During a conversation with Jane Fonda, Demi Lovato said - "When I strip myself of the norms that society has pushed on me ... I have become the most complete and authentic version of myself. If I had listened to the patriarchy, my life would have never changed. … I probably would have been married to a man with kids doing the thing that I was raised to believe I should do.”
Jonathan Van Ness
“Some days I feel like a man, but then other days I feel like a woman,” he told Out magazine in June 2019. “I didn’t think I was allowed to be nonconforming or genderqueer or non-binary — I was just always, like, 'a gay man' because that’s just the label I thought I had to be. … Any opportunity I have to break down stereotypes of the binary, I am down for it, I’m here for it.”
Looking Back In Time ⏳
Gender fluidity and its expression through clothing is not all that new. Research claims that the earliest cultures simply regarded cross-dressing as one variation in human behaviour, whereas men and women belonging to indigenous tribes often dressed the same.
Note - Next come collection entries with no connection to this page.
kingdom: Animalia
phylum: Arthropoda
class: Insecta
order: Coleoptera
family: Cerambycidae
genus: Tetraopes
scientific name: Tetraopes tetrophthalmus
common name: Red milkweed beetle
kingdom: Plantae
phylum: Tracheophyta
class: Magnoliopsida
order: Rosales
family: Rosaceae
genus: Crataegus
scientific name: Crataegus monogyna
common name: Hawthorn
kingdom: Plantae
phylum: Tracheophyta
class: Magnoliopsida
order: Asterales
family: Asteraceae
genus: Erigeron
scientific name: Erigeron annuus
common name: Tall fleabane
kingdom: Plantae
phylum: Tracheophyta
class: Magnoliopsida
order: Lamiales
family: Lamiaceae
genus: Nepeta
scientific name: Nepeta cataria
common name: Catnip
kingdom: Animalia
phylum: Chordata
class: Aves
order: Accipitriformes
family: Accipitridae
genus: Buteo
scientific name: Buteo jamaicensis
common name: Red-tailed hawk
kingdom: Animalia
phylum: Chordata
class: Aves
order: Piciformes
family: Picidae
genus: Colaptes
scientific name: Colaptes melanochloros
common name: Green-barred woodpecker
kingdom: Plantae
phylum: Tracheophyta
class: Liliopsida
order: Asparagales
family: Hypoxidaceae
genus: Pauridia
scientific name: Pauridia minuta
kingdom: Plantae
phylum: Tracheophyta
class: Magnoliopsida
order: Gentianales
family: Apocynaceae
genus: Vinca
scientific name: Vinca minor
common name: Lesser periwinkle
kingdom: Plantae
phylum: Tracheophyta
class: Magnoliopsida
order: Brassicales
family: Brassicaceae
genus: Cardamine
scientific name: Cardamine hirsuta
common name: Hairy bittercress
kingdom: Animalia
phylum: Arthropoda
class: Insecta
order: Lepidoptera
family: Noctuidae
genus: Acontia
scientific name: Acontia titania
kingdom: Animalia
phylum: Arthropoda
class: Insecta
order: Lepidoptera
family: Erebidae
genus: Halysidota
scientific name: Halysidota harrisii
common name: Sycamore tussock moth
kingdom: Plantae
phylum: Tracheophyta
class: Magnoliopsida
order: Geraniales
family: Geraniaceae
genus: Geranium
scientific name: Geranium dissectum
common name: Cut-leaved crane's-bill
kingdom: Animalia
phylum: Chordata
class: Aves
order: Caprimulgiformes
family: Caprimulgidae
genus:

Moving beyond the gender binary means that we appreciate how everyone — regardless of their identity — is hurt by gender norms that value people for an ideal of what they ‘should be’ not for who they ‘actually are’.
Gender is no longer just limited to male and female — or pink and blue — but is now a spectrum of non-conforming identities and fashion is beginning to reflect that. 🥰
The industry is shifting towards a more inclusive and accepting approach to fashion, and this is reflected in the changing attitudes of consumers.
As an unconventional lifestyle brand, The Banyan Tee hopes to see even more progress towards a world where gender is no longer a limiting factor.